The ".eqp on" line causes the SELECT to show its query plan. And the ".stat vmstep" line causes a count of the number of byte-code engine steps needed to complete the query. On 3.41.1, the query plan does not use an index and requires 51,445 steps.
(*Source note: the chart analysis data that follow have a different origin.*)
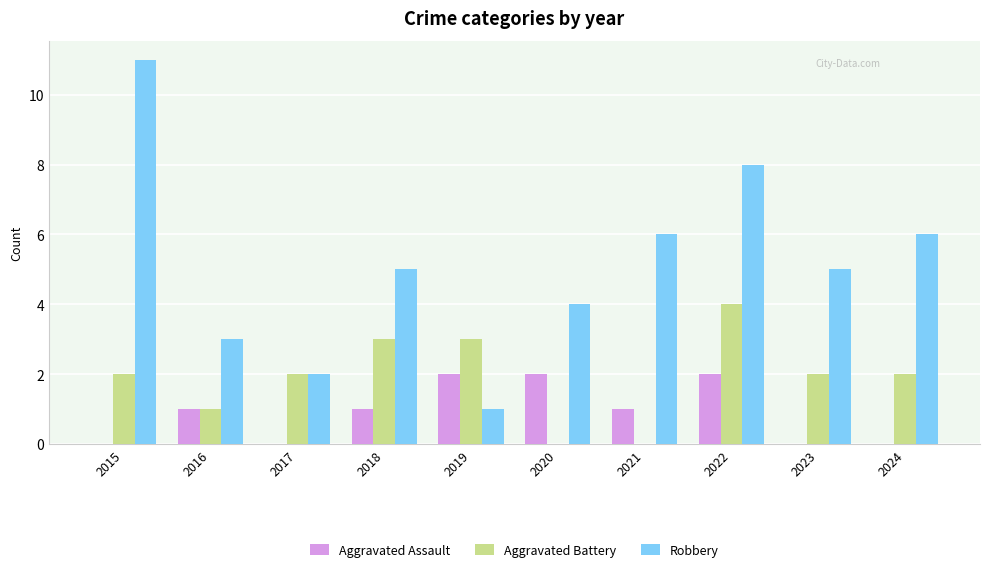

What is the total value across all series at 2019?

6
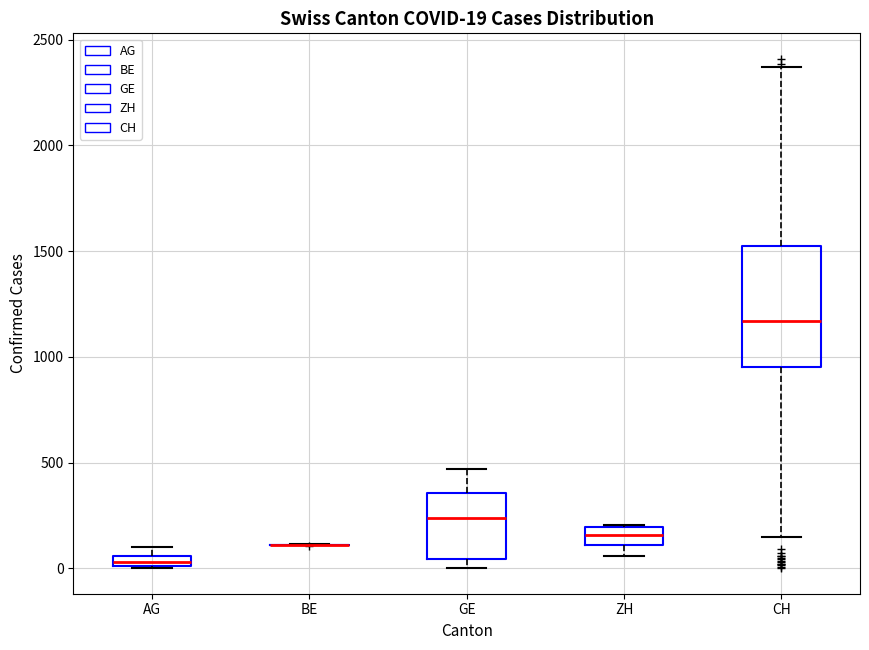

Comparing the boxes themselves (not the whiskers), which one is the tallest?

CH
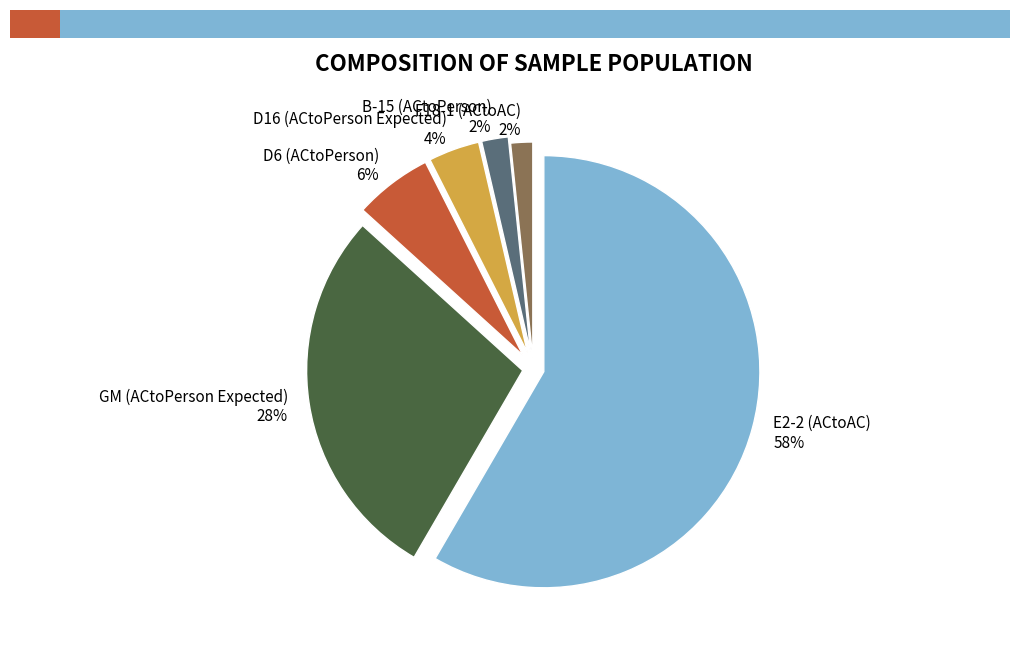

Is it true that D16 (ACtoPerson Expected) is 4% of the pie?

True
On 3.41.0 and earlier, and index is used and requires 729 steps.

FWIW, the LIMIT-OFFSET clause is just to prevent the output from taking up too much vertical space on my screen when I run the script.

(5.2) By Keith Medcalf (kmedcalf) on 2023-03-11 23:19:17 edited from 5.1 in reply to 4 [link] [source]

You could just replace the * with count(*) then you do not need limit nor offset. (The optimizer does not know that the answer will always be the number of rows in the left table of the left join (or right table of a right join), so performs the join anyway).

(6) By Richard Hipp (drh) on 2023-03-11 23:30:58 in reply to 1 [link] [source]

I believe the performance issue is now resolved, both on trunk and on branch-3.41.

(7) By Mark Brand (mabrand) on 2023-03-11 23:57:17 in reply to 6 [link] [source]

I applied your patch to the sqlite-autoconf-3410100 tarball sources, and it works for me. Amazing work for a Saturday evening! Can I send you a pizza or something?